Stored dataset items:

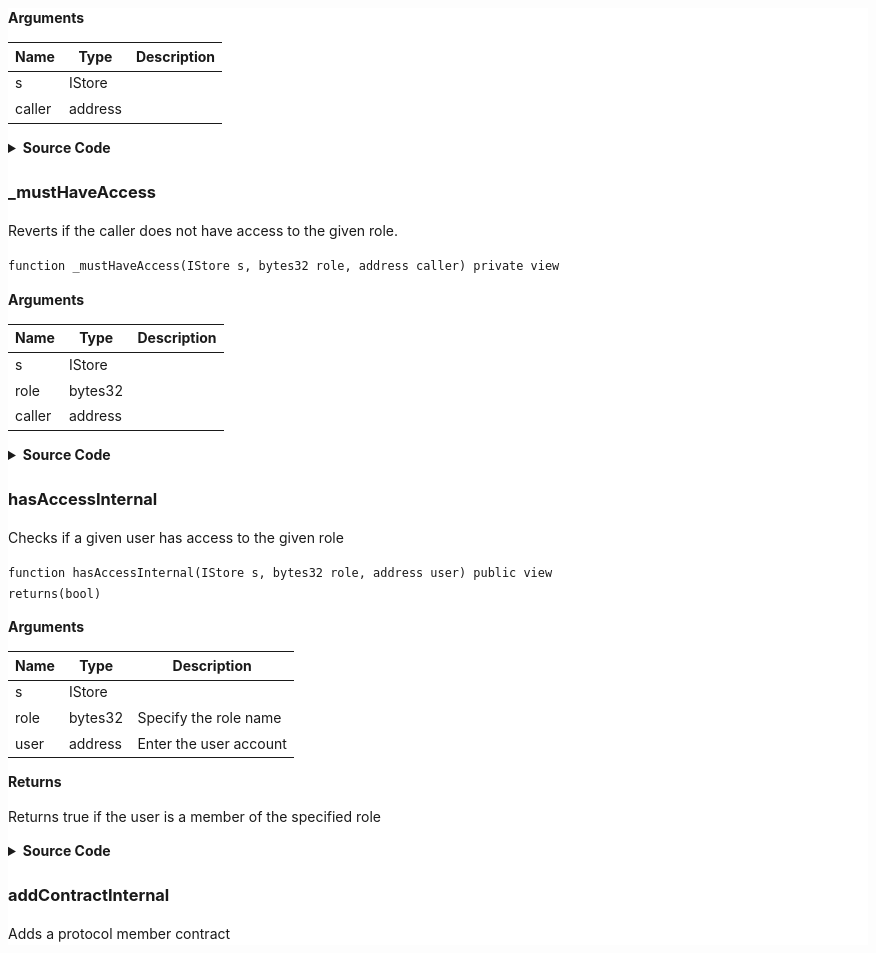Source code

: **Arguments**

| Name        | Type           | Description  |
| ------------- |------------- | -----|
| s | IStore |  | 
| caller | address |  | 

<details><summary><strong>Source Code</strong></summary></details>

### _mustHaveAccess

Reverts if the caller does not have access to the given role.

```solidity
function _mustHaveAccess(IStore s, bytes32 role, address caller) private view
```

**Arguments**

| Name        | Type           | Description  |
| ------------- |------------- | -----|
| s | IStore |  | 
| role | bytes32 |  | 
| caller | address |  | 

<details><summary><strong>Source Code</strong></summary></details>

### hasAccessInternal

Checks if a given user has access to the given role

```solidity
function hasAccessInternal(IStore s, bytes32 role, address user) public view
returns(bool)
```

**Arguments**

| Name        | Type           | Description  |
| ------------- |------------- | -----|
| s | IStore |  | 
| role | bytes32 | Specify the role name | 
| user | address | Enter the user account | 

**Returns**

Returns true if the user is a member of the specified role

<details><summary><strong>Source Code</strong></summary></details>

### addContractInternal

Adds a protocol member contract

§ Exercise:
Leave the pictures out. Repeat every entry above exactly.

§ Task result:
Source code

: **Arguments**

| Name        | Type           | Description  |
| ------------- |------------- | -----|
| s | IStore |  | 
| caller | address |  | 

<details><summary><strong>Source Code</strong></summary></details>

### _mustHaveAccess

Reverts if the caller does not have access to the given role.

```solidity
function _mustHaveAccess(IStore s, bytes32 role, address caller) private view
```

**Arguments**

| Name        | Type           | Description  |
| ------------- |------------- | -----|
| s | IStore |  | 
| role | bytes32 |  | 
| caller | address |  | 

<details><summary><strong>Source Code</strong></summary></details>

### hasAccessInternal

Checks if a given user has access to the given role

```solidity
function hasAccessInternal(IStore s, bytes32 role, address user) public view
returns(bool)
```

**Arguments**

| Name        | Type           | Description  |
| ------------- |------------- | -----|
| s | IStore |  | 
| role | bytes32 | Specify the role name | 
| user | address | Enter the user account | 

**Returns**

Returns true if the user is a member of the specified role

<details><summary><strong>Source Code</strong></summary></details>

### addContractInternal

Adds a protocol member contract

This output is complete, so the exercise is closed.